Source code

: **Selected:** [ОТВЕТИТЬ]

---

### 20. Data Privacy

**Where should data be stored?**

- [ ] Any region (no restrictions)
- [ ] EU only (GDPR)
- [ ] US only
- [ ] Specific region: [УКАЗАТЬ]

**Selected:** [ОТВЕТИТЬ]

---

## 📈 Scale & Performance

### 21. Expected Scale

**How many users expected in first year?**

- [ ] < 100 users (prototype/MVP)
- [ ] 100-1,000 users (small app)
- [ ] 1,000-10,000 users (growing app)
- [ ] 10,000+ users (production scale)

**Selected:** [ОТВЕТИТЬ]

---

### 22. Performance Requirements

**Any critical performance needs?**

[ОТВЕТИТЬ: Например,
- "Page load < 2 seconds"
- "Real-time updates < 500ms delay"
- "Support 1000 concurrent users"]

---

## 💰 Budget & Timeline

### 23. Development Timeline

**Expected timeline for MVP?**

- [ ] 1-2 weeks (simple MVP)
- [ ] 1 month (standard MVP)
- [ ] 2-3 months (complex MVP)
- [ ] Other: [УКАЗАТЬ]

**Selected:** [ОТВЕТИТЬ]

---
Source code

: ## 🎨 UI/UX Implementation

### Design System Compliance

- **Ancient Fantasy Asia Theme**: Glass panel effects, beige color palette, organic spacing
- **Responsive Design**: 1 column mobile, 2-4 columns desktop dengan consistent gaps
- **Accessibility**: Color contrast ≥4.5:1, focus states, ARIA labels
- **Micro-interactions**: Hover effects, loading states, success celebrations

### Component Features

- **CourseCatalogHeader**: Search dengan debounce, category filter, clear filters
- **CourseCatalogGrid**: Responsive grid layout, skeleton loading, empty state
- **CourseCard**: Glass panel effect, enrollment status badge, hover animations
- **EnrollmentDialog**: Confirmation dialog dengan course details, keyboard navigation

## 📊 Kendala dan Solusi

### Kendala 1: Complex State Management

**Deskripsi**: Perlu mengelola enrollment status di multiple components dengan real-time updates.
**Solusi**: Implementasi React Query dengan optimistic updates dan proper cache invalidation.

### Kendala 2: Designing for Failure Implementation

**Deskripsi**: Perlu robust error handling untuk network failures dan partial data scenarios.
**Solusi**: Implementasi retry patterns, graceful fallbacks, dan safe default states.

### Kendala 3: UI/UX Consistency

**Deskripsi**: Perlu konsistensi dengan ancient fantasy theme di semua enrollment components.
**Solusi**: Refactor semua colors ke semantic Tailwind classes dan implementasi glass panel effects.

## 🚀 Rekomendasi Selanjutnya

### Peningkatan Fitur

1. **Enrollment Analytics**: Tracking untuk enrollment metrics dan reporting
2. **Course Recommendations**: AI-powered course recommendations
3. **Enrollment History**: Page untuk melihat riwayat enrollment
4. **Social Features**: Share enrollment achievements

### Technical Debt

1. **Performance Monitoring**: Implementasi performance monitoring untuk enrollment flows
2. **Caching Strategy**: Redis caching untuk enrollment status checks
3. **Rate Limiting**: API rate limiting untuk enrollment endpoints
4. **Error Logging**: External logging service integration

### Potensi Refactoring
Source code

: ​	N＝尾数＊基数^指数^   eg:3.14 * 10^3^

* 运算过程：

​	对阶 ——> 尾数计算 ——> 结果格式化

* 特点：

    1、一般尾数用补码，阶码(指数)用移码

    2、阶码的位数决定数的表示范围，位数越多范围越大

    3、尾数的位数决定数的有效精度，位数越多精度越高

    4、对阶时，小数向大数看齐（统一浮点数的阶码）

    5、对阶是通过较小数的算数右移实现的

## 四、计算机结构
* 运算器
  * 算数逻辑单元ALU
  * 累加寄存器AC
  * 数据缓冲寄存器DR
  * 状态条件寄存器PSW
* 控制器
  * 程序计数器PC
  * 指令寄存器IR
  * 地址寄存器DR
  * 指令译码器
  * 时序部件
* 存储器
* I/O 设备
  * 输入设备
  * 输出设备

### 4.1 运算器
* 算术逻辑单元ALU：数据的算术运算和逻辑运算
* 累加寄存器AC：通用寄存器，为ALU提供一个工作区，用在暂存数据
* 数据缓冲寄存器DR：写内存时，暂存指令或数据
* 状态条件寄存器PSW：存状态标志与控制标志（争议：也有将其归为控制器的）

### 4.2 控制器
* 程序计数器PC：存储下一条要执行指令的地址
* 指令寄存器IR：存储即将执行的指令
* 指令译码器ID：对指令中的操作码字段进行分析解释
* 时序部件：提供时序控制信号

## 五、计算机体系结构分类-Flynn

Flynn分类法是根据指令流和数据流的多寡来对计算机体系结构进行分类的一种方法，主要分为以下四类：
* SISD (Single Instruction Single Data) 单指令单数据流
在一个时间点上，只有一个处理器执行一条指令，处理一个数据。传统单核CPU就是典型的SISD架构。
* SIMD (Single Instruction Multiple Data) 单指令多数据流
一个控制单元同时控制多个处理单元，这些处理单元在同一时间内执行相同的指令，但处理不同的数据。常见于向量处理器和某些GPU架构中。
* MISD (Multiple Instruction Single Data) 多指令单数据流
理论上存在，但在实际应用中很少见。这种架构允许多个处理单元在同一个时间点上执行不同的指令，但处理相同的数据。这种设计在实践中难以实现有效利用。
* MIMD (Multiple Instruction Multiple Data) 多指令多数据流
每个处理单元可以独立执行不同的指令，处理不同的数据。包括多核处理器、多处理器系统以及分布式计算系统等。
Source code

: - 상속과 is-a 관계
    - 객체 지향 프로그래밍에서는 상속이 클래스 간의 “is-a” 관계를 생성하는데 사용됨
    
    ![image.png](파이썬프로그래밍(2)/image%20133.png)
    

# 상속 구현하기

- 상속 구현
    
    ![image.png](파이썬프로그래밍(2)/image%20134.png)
_____
▶ **Instructions to follow**: Please retype the listing word for word, from its first line through the line containing "### 22. Performance Requirements", and add nothing else.

▶ **Response to this exercise**:
Source code

: **Selected:** [ОТВЕТИТЬ]

---

### 20. Data Privacy

**Where should data be stored?**

- [ ] Any region (no restrictions)
- [ ] EU only (GDPR)
- [ ] US only
- [ ] Specific region: [УКАЗАТЬ]

**Selected:** [ОТВЕТИТЬ]

---

## 📈 Scale & Performance

### 21. Expected Scale

**How many users expected in first year?**

- [ ] < 100 users (prototype/MVP)
- [ ] 100-1,000 users (small app)
- [ ] 1,000-10,000 users (growing app)
- [ ] 10,000+ users (production scale)

**Selected:** [ОТВЕТИТЬ]

---

### 22. Performance Requirements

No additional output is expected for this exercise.